An American Betrayal: Cherokee Patriots and the Trail of Tears


Many readers interested in Native American history may already know much about the infamous Trail of Tears suffered by the Cherokees in the 19th century as a result of Andrew Jackson’s Indian Removal Act. The loss of their property and possessions; the hunger, disease, and death the Cherokees experienced as they made a 900-mile forced migration West to a new home in Indian Territory (present-day Oklahoma) is a legendary story that still lives deep in the consciousness of the Cherokee people.

In this informative study of the Cherokee removal, author Smith goes beyond the facts of the Trail of Tears itself to show how the Indian Removal Act caused violent dissension among the Cherokee people – those wanting to remain in their eastern homeland, led by Chief John Ross, and those arguing for removal, led by Major Ridge, his son John, and Elias Boudinot.
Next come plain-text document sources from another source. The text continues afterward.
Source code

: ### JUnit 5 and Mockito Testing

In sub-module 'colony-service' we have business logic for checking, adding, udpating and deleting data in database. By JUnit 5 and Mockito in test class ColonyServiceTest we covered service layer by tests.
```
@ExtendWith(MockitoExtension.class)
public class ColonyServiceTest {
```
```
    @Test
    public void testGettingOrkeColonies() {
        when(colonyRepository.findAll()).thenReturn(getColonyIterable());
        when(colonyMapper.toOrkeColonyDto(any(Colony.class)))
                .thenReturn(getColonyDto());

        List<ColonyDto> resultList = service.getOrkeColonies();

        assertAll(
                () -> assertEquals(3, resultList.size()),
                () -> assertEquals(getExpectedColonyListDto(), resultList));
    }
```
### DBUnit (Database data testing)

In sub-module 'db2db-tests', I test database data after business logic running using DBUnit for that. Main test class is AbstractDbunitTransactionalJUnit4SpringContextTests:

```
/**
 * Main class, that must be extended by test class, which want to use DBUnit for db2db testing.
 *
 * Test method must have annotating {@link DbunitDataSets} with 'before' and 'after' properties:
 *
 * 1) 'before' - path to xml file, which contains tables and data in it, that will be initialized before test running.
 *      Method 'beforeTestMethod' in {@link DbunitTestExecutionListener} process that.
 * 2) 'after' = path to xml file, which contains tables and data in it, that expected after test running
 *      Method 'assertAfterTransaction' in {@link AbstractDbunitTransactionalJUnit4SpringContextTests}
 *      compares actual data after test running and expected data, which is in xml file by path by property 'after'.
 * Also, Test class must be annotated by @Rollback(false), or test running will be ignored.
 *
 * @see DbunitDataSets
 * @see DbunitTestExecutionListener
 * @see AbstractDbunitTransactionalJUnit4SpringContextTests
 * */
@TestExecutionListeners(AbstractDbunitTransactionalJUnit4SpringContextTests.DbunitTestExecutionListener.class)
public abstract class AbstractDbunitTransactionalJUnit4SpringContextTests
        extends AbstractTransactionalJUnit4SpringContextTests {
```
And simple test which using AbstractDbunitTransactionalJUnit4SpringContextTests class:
These three understand the might of the U.S. government and the greed of white neighbors and favor a removal to Indian Territory, where they could start anew.

Smith also shows how the U.S. Supreme Court and President Andrew Jackson came to oppose each other on the issue of Cherokee removal and how the issue was argued in Congress along sectional lines, a harbinger of the civil war that was only a few decades in the future.

This is an excellent study of one of America’s most shameful events.